There are ways to validate even the initial connection by using a "pairing" process where the peers first exchange information through a trusted channel. For example, the device running the listener can generate and display a QR code that contains its IP address and a SHA-1 digest of its SSL certificate; the other peer can scan that code using its camera. Then when the second peer connects it can verify that the serverCertificate has the expected digest.
Usually it's only the SSL server that uses a certificate to identify itself. But SSL also supports client certificates, which work in reverse, allowing the client to present a certificate that identifies itself to the server.
Note: This feature was added in early July 2015 (commit e849878), after version 1.1. The API shown below is provisional and may change before appearing in a release.
- Call
[CBLAuthenticator SSLClientCertAuthenticatorWithAnonymousIdentity:]. This does the following:- The first time it's called, it generates a self-signed certificate (and private key) in the app's Keychain, tagged with the label you provided.
- On subsequent calls, it reads the certificate and key out of the Keychain.
- It wraps them up in a CBLAuthenticator object.
- Set the returned CBLAuthenticator as the replication's
authenticatorproperty.
Example:
id<CBLAuthenticator> auth = [CBLAuthenticator SSLClientCertAuthenticatorWithAnonymousIdentity: @"me"];
pullRepl.authenticator = pushRepl.authenticator = auth;The string "me" doesn't really mean anything, and it won't be visible to the server. It's just a way of labeling different identities in the Keychain, should you need to use more than one.
To check client certs on the server side (i.e. the app that's running the listener), add a delegate to the CBLListener and implement -[authenticateConnectionFromAddress:withTrust:]. This is passed a SecTrustRef object from which you can get the client cert.
Here's an example that assumes there's a single client cert, allowedClientCert, that you'll accept.
- (NSString*) authenticateConnectionFromAddress: (NSData*)address
withTrust: (SecTrustRef)trust
{
SecCertificateRef clientCert = SecTrustGetCertificateAtIndex(trust, 0);
if (CFEqual(clientCert, self.allowedClientCert) {
return @"user"; // allow connection; exact string doesn't matter
} else {
return nil; // deny connection
}
}The method returns a string; for now it's only significant whether the value is nil (meaning deny) or non-nil (meaning allow.) In the future we may extend the API in ways that will let you use this string to identify the user in later callbacks.
Apple's new App Transport Security feature requires that applications open only SSL connections, and that those connections follow current best practices. We've had to make a few changes since Couchbase Lite 1.1 to align our SSL support with those best practices, as described in issues #815 and #816. The compatibility problems had to do with accepting self-signed server certs, and with the SSL support in the CBLListener.

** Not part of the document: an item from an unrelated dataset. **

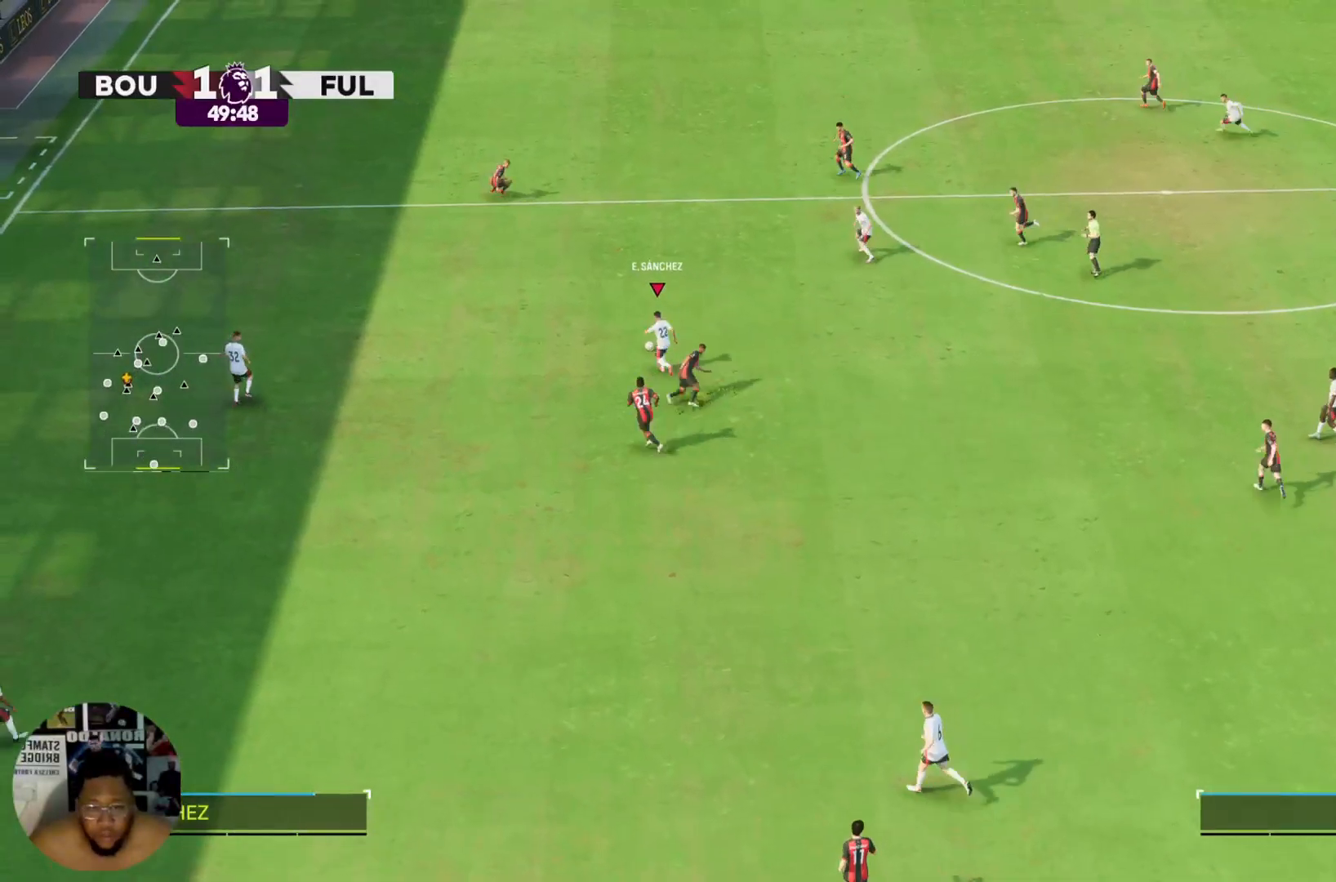
Gameplay with a controller (PlayStation layout); each line is a JSON object with the inputs held at the frame after it. "events" lists button and stick changes between this image and that frame as [ms after this image, input, new state], when the widget could be followed in between. Not read: L3 R3.
{"buttons": [], "left_stick": "left", "right_stick": "center", "events": []}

If you're using CBL 1.1 or earlier and need to accept a self-signed server cert, or to use P2P, your best bet is to add the necessary exceptions to App Transport Security, as described in Apple's technote.
If you can update CBL to a compatible version (at this point that requires checking out and building from the master branch), you'll be fine unless your app tries to connect to a peer running iOS 8 or OS X 10.10. If it does, your app will need to add an ATS exception to its Info.plist to turn off the requirement for forward secrecy in the SSL cipher. This is because the older OS's don't support the necessary ciphers. The property add to the Info.plist looks like:
NSAppTransportSecurity = {
NSExceptionDomains = {
local = {
NSIncludesSubdomains = YES,
NSExceptionRequiresForwardSecrecy = NO
}
}
}
(The domain local corresponds to Bonjour local-network services.)